Being an adult is exhausting. I think that is truly what the pandemic has taught all of us. It is the sobering reality that everybody's been punched in the mouth. Perhaps a beautiful consequence of the pandemic will be that some of us have more clarity on what we actually want, and are going to be better at prioritizing our wants compared to what the society tells us, what culture tells us, what our parents, friends, and siblings tell us. And there's nothing wrong with that as long as we can have healthy conversations about it.

Why is it awkward to have financial conversations?

It's hard talking about money. What's awkward is no one likes getting judged. And that's what we're afraid of in a lot of these money conversations. We all have our own inner critic that's going to be serving us all these scripts about if you do this, this is what they're going to think, this is what they're going to say.

One of the things we need to remember, though, is that morality and money get intertwined so often when we talk about finances. It’s like the “you're to blame, you did this to yourself,” shame-based behavior that's way too common. [The pandemic] is such an outlier event where truly people had no culpability for what happened. If you worked on Broadway and it's been shuttered since last March, you could have had a six-month emergency savings fund that was gone six months ago. Like, you could have done everything right, and still...

There's just going to be a collective trauma coming out of this experience that is going to be really important for us to acknowledge and figure out how to incorporate into our work. And part of this, for me, is knowing that I'm not going to have the answer for everybody that follows me. So I’m pointing to resources or other people who might have a more similar lived experience to someone else who was following me.

That’s probably why social media has been a go-to for personal finance advice, especially now. 

The really great thing is there are so many different voices within the personal finance space on social media and podcasts, YouTube, and you have TikTok now.  However, some of them are giving advice that's not the best and you should fact-check. But on the other hand, a lot of people are giving advice now that's even more curated, customized, and nuanced to a specific experience, which is really important and is going to be so critical on the back end of this pandemic.

Do you worry about, as you alluded to, the potential for misinformation? 

Listen, as they say, free advice is usually worth exactly what you paid for it, which makes me giggle because I give away a lot of free advice on the internet. But you can always fact-check somebody. Even for my advice, check me against other people and what they are saying. When it comes to your money, you should always get a second opinion. It's just like a medical professional. Go get a second opinion.

And that is particularly true of anybody who is prescriptively telling you what to invest in, who doesn't actually know you, who's just talking to the internet. Please be careful. Definitely go check and do some due diligence because with investing especially, [those giving advice] don't know you, your financial situation, or your risk tolerance. They don't know anything that's important to know about you, to then tell you whether something is a good investment.

Learn how to grow and protect your investments with these tips

But there are folks who are more focused on the basics of personal finance who aren't pushing  a product or an investment and are just giving advice.
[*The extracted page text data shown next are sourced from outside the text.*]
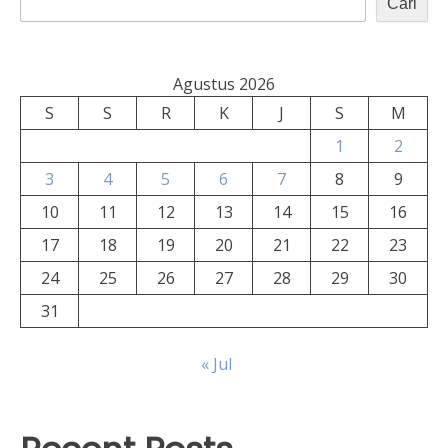
Cari
Agustus 2026
S
S
R
K
J
S
M
1
2
3
4
5
6
7
8
9
10
11
12
13
14
15
16
17
18
19
20
21
22
23
24
25
26
27
28
29
30
31
« Jul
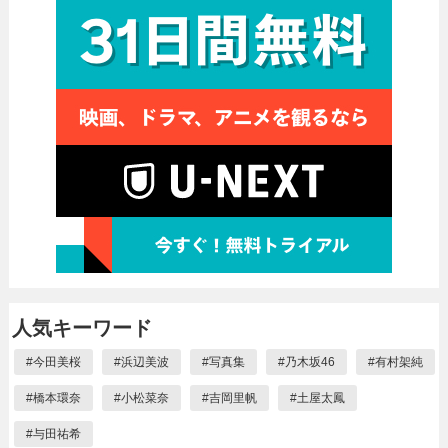
人気キーワード
#
今田美桜
#
浜辺美波
#
写真集
#
乃木坂46
#
有村架純
#
橋本環奈
#
小松菜奈
#
吉岡里帆
#
土屋太鳳
#
与田祐希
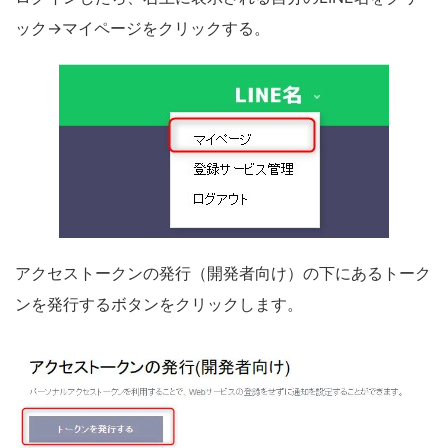
ック→マイページをクリックする。
アクセストークンの発行（開発者向け）の下にあるトーク
ンを発行するボタンをクリックします。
And that’s OK, especially if it's tied to a particular lived experience that's more akin to your own. I cannot provide a nuanced answer for every single person’s situation. There's going to be some level of what I do that has to be generalizations, and the same is true for most people. But that is why a certain proliferation of voices in social media has been incredibly helpful. Because then you can find people who speak to your experience in many different forms. 

It could be as simple as somebody who is on the same type of debt journey that you're on, or somebody who also was raised by a single mother in a similar part of the country that you are in and has a similar emotional reaction to money that you do. 

At the end of the day, we just need to have more empathy in personal finance.